Repeat the account below in full, word for word.
Start of PAGE
The parents didn’t always pay, at least not money. Fine. I received love, great meals and conversations, the novelty of hanging at a farm that shouldn’t exist. It was not the norm, none of it, but it was beautiful. One day, the family visited a friend, a wealthy woman. The youngest child, almost too young to be called a child, almost still a baby — three, remember — had recently learned how to use the toilet, and wanted to go in there by herself, proud of her new accomplishment. The friend, a nut, had guns in just about every room, including one on the back of the toilet, no safety. The parents didn’t know. The child saw the gun, picked it up, turning it toward herself, and it went off, the bullet piercing her head, going through her face, down her neck, out her side. Three year old children do not have a lot of blood; they’re small. It takes them no time to bleed out, maybe seconds, perhaps a minute or two. That child was dead almost immediately.

I sat through the funeral, a church service, closed casket. I’d attended nursery school there. I remember the teachers and the room and what we did and my mom taking me there and picking me up. I remember being four there. This child . . she’d never be four. Outside the church, before going to the graveyard, people gathered. I was with the parents and the five and a half year old brother, who’d be six soon enough. He was dancing on the sidewalk, jumping, smiling. He’d just heard people praising his little sister, a big ceremony all for her! He asked if she was coming home, now that the ceremony was done. He asked several times, over and over, and his mom finally kneeled down, took him by both arms, staring into his face. She explained and I saw a child comprehending, understanding, death, forever, gone. I watched his face crumple, his eyes blur, and then like a seizure falling to the ground, shrieking, screaming, twisting and rolling on the cement, oblivious to his skin tearing on the cement, scraping his legs arms hands face bloody. That was forty years back. As I write this I feel the horror I carry always, fresh.
End of PAGE
Start of DATA LINES
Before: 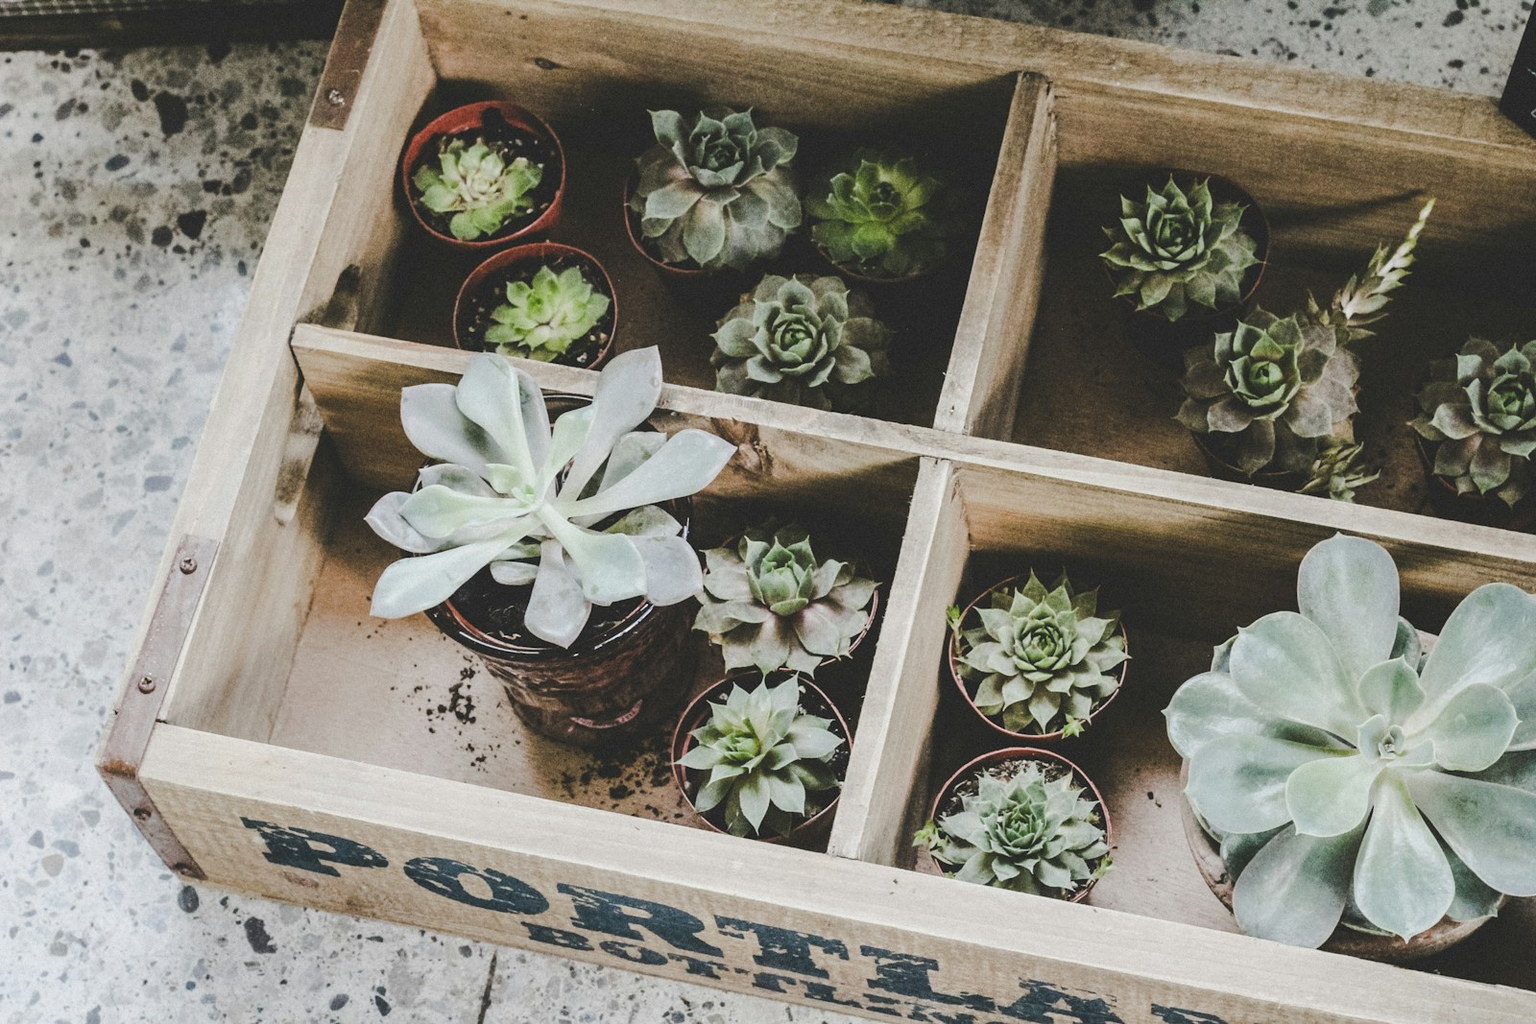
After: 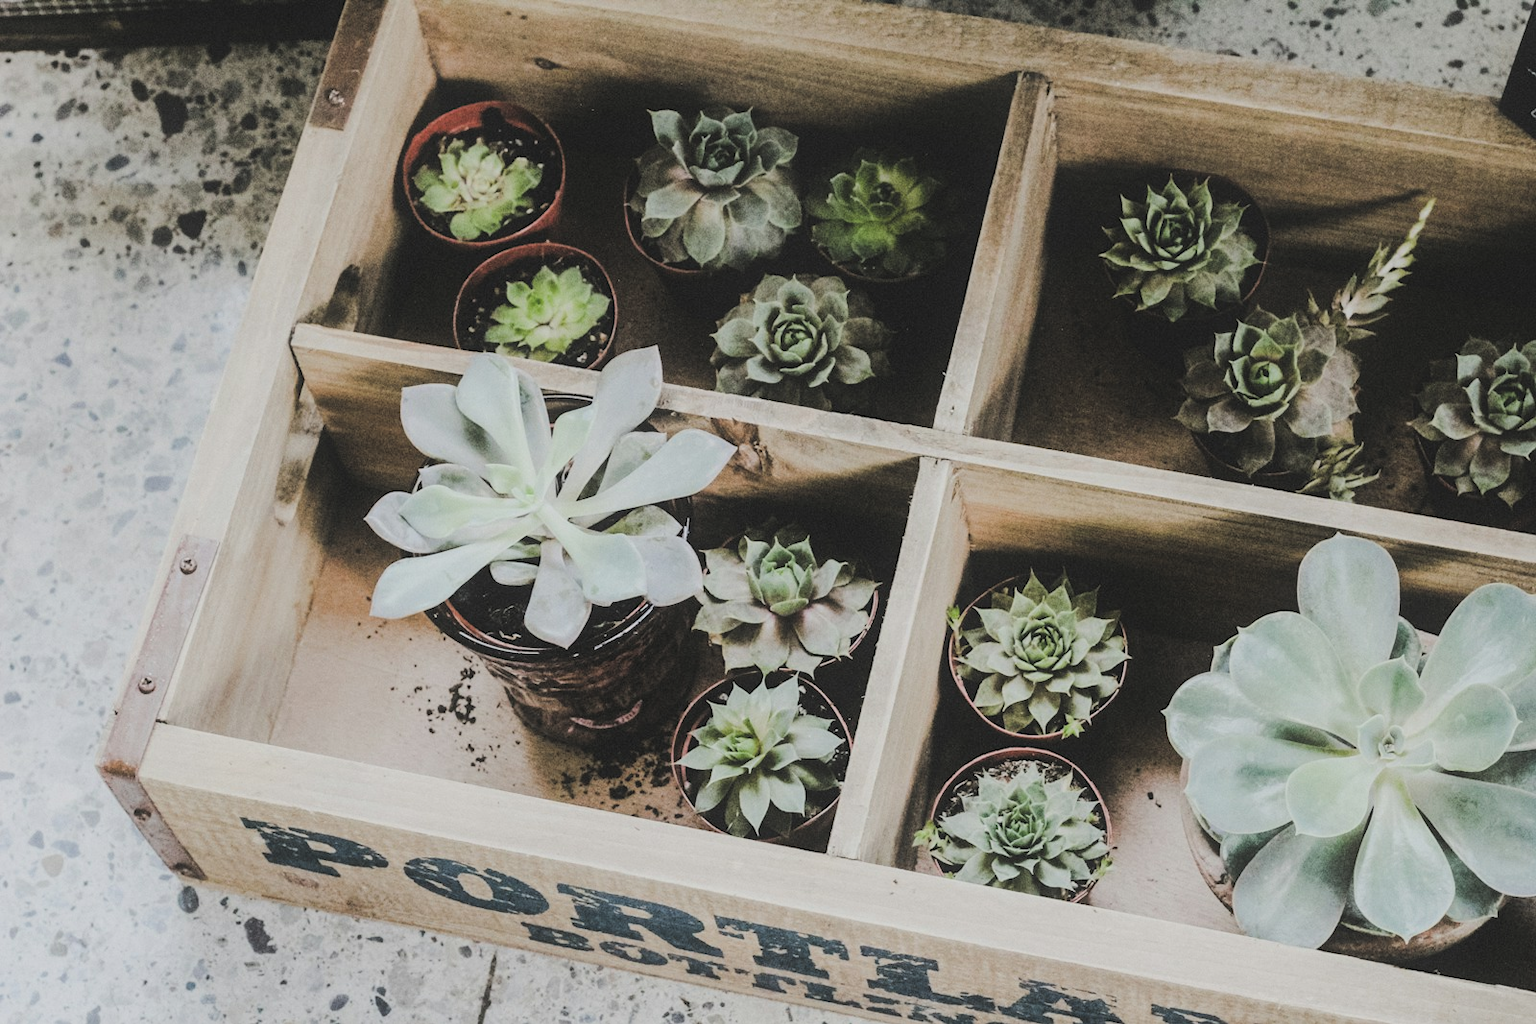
End of DATA LINES
_RESULT FOR THIS EXERCISE_.
The parents didn’t always pay, at least not money. Fine. I received love, great meals and conversations, the novelty of hanging at a farm that shouldn’t exist. It was not the norm, none of it, but it was beautiful. One day, the family visited a friend, a wealthy woman. The youngest child, almost too young to be called a child, almost still a baby — three, remember — had recently learned how to use the toilet, and wanted to go in there by herself, proud of her new accomplishment. The friend, a nut, had guns in just about every room, including one on the back of the toilet, no safety. The parents didn’t know. The child saw the gun, picked it up, turning it toward herself, and it went off, the bullet piercing her head, going through her face, down her neck, out her side. Three year old children do not have a lot of blood; they’re small. It takes them no time to bleed out, maybe seconds, perhaps a minute or two. That child was dead almost immediately.

I sat through the funeral, a church service, closed casket. I’d attended nursery school there. I remember the teachers and the room and what we did and my mom taking me there and picking me up. I remember being four there. This child . . she’d never be four. Outside the church, before going to the graveyard, people gathered. I was with the parents and the five and a half year old brother, who’d be six soon enough. He was dancing on the sidewalk, jumping, smiling. He’d just heard people praising his little sister, a big ceremony all for her! He asked if she was coming home, now that the ceremony was done. He asked several times, over and over, and his mom finally kneeled down, took him by both arms, staring into his face. She explained and I saw a child comprehending, understanding, death, forever, gone. I watched his face crumple, his eyes blur, and then like a seizure falling to the ground, shrieking, screaming, twisting and rolling on the cement, oblivious to his skin tearing on the cement, scraping his legs arms hands face bloody. That was forty years back. As I write this I feel the horror I carry always, fresh.